__Parts of the exercise__
**A)** In the Windows 8 comment thread, how long does one commenter say it takes to adjust from Windows 7 to Windows 8?
**B)** From the Windows 8 comment thread, copy the passage that begins with "Whatever is the" and ends after "like Microsoft Products?".
**C)** In the Windows 8 comment thread, list in order the actions one commenter takes when starting an app.

I have tried to use windows 8 but find it too fricking silly and too much time to find any useful things.
They can keep it. The only real good part of windows 7 is WMC and they don’t even offer it free in W8.
The desktop is still there. WTF is with all you people bitching? Don’t like the UI formally known as Metro? THEN DON’T USE IT. I haven’t even installed a replacement start button app and I’ve barely had any interaction with it.
As far as I have seen, most whiners about it wont take the time to either learn it or just disable it. The under the hood changes in Windows 8 are fantastic and the UI changes, other than Metro (if you dislike it), are generally fantastic.
I’ll get voted down because “everyone has an opinion”, but anyone that voices the same complaints that have been beat to death will get up voted. This is bloody ridiculous.
This. I agree that Metro is a big ass burger with a side of fries, but Windows 8 on the desktop is hands down better than Windows 7, and that’s where I stay. Most of the time, I forget that Metro is even there. It’s useful in some cases (for me, getting Facebook notifications and syncing with Google calendar), but completely optional if you don’t want to use it.
Fully agreed. I’ve installed it a week ago, using it on 24″ screen and it is basically improved Windows 7. Only time I see Metro is when starting an app – hit Windows key, hello Metro, start typing, hit enter, goodbye Metro. Time to adjust from Windows 7 to Windows 8 is 10 seconds.
Whatever is the real reason people are bitching about it so much, it escapes me.
It is because they hate Microsoft for any reason they can make up.
Unlike you Shillus Maximus, who loves Microsoft to the level of a fatal attraction, does Microsoft pay you overtime?
LMAO… too bad I already posted, I would have modded that one funny. (and yet seemingly true…)
Why is that then?
*Because I like Microsoft Products?
*Because I point out a lot of times when you guys are just either mis-informed or talking total shit.
Calling me a shill is usually done by those that don’t actually have any real arguments.
I like a lot of Open source software … quite a lot of it doesn’t come from Microsoft … most of it albeit is for building websites.
Unfortunately people like you are Lorin will hate on Microsoft no matter what they do, say.
Even if Microsoft released a piece of software that actually gave your promises of eternal life, bliss and gave you a Jesus’s personal email … I am sure you guys would find a way to complain.

__Given records__
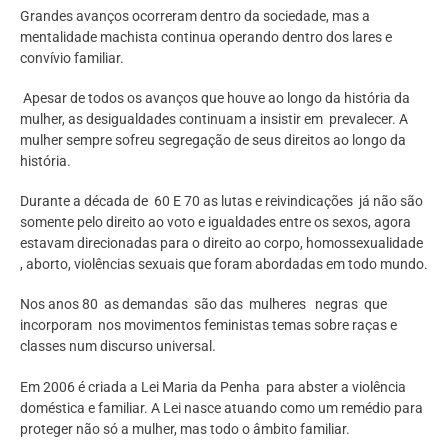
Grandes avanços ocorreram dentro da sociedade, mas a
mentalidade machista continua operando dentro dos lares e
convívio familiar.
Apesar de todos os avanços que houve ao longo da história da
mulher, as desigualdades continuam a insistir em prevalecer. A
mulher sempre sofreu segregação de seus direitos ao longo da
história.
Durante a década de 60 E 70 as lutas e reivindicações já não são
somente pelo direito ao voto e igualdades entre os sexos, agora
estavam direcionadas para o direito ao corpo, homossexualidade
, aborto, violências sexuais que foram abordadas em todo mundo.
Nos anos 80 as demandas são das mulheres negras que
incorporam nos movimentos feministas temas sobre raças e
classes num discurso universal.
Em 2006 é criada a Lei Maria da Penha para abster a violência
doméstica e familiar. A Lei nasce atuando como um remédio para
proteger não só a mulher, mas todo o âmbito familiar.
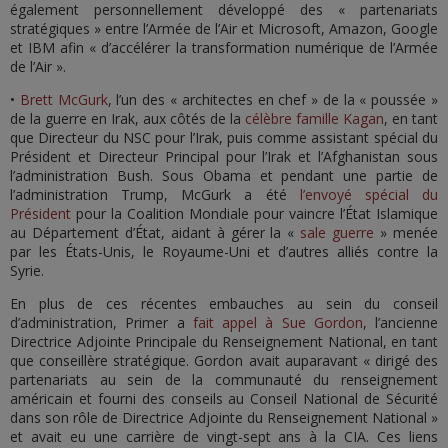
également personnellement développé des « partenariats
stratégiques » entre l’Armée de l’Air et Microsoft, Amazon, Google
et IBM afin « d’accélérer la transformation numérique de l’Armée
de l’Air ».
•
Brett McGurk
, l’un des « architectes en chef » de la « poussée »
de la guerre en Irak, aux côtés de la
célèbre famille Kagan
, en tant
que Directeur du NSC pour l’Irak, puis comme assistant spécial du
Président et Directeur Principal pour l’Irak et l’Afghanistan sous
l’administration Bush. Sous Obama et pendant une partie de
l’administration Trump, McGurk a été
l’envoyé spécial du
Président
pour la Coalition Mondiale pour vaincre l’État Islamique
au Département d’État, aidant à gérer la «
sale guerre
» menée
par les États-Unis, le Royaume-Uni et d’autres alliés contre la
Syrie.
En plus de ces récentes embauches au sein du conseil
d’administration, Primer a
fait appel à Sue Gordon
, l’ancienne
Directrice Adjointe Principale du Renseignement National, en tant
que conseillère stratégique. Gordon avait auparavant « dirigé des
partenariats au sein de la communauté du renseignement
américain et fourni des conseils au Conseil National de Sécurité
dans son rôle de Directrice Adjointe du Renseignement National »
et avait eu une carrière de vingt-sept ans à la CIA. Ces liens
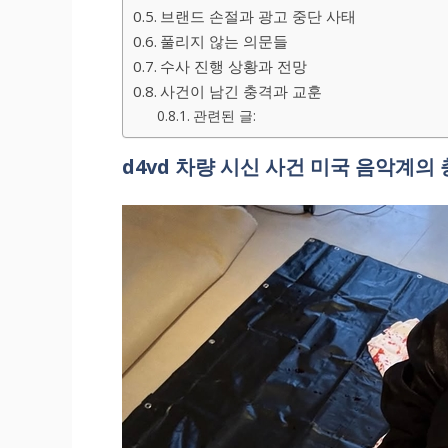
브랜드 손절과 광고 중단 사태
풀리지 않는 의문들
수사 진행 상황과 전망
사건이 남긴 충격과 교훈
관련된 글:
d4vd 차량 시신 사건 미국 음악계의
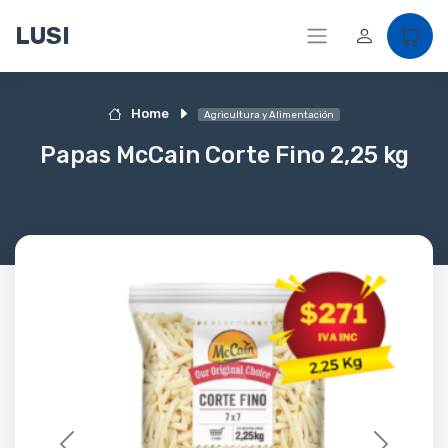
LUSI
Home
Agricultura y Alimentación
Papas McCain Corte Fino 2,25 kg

__Results of the tasks__
**A)** 10 seconds.

**B)**
Whatever is the real reason people are bitching about it so much, it escapes me.
It is because they hate Microsoft for any reason they can make up.
Unlike you Shillus Maximus, who loves Microsoft to the level of a fatal attraction, does Microsoft pay you overtime?
LMAO… too bad I already posted, I would have modded that one funny. (and yet seemingly true…)
Why is that then?
*Because I like Microsoft Products?

**C)**
- hit Windows key
- start typing
- hit enter